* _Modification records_
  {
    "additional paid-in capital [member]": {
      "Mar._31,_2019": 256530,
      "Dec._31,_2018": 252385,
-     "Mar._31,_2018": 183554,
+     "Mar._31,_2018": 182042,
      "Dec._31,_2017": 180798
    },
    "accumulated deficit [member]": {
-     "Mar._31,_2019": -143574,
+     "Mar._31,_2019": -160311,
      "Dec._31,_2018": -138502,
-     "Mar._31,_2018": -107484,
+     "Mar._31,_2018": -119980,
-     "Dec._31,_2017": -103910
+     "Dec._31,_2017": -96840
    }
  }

...

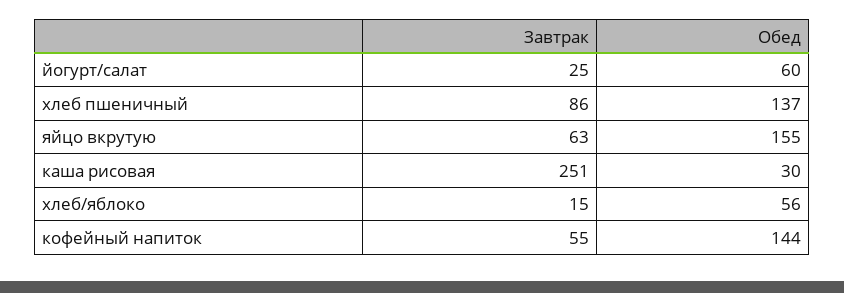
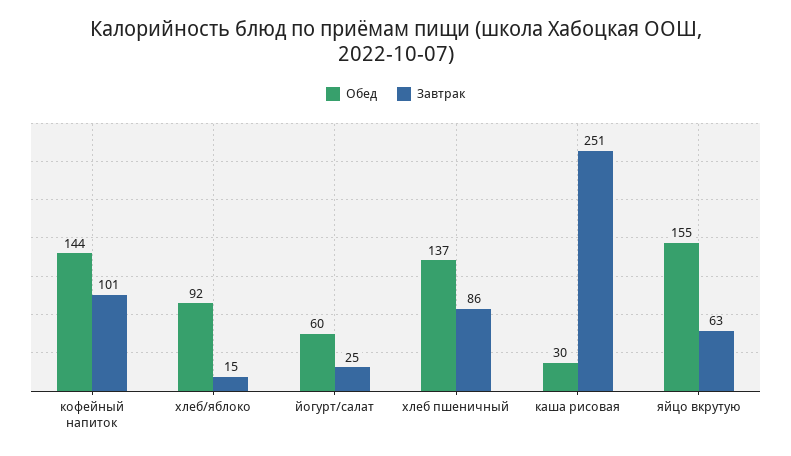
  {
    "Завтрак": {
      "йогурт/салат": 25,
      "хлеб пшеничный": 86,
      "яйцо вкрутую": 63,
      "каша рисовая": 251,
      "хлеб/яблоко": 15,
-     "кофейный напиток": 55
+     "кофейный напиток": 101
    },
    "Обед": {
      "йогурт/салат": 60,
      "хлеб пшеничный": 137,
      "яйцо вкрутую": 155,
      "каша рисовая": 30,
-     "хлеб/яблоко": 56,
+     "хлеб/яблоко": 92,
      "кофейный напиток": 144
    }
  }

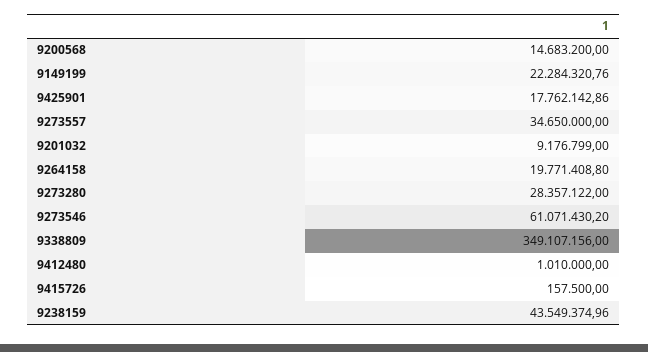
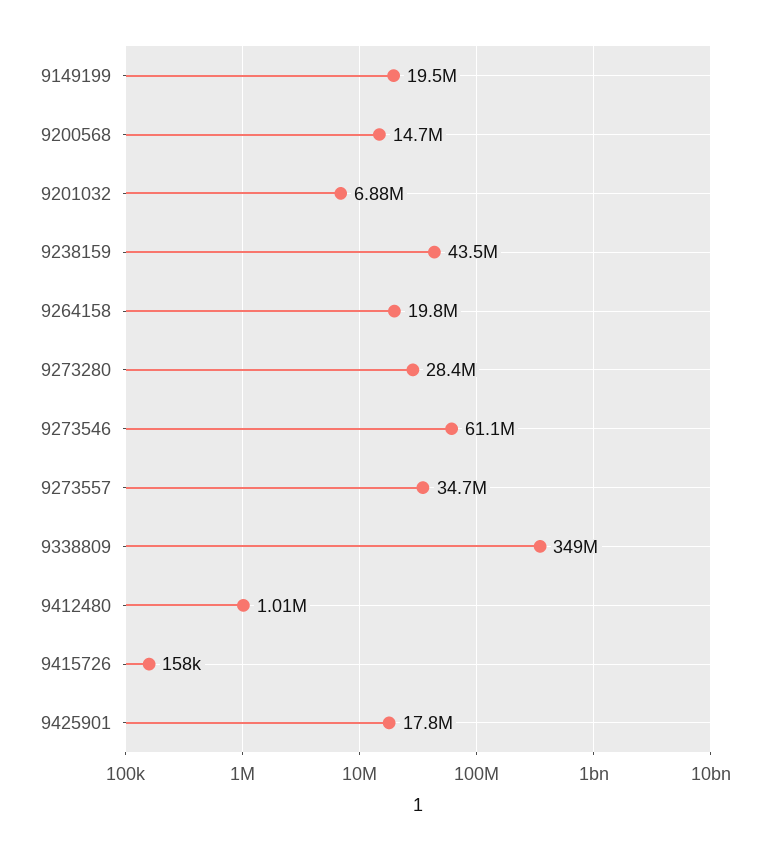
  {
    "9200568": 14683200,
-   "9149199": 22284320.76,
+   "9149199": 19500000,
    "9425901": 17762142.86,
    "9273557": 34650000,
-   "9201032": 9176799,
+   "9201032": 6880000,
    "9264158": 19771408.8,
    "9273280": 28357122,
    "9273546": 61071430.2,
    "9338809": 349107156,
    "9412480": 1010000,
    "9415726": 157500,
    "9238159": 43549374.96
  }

---

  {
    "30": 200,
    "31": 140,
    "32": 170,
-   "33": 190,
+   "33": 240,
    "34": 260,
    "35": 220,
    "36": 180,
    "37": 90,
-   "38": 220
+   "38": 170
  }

* _About this exercise_
Pick each line holding the word "яблоко" out of the data and copy it.

* _Finished task_
      "хлеб/яблоко": 15,
-     "хлеб/яблоко": 56,
+     "хлеб/яблоко": 92,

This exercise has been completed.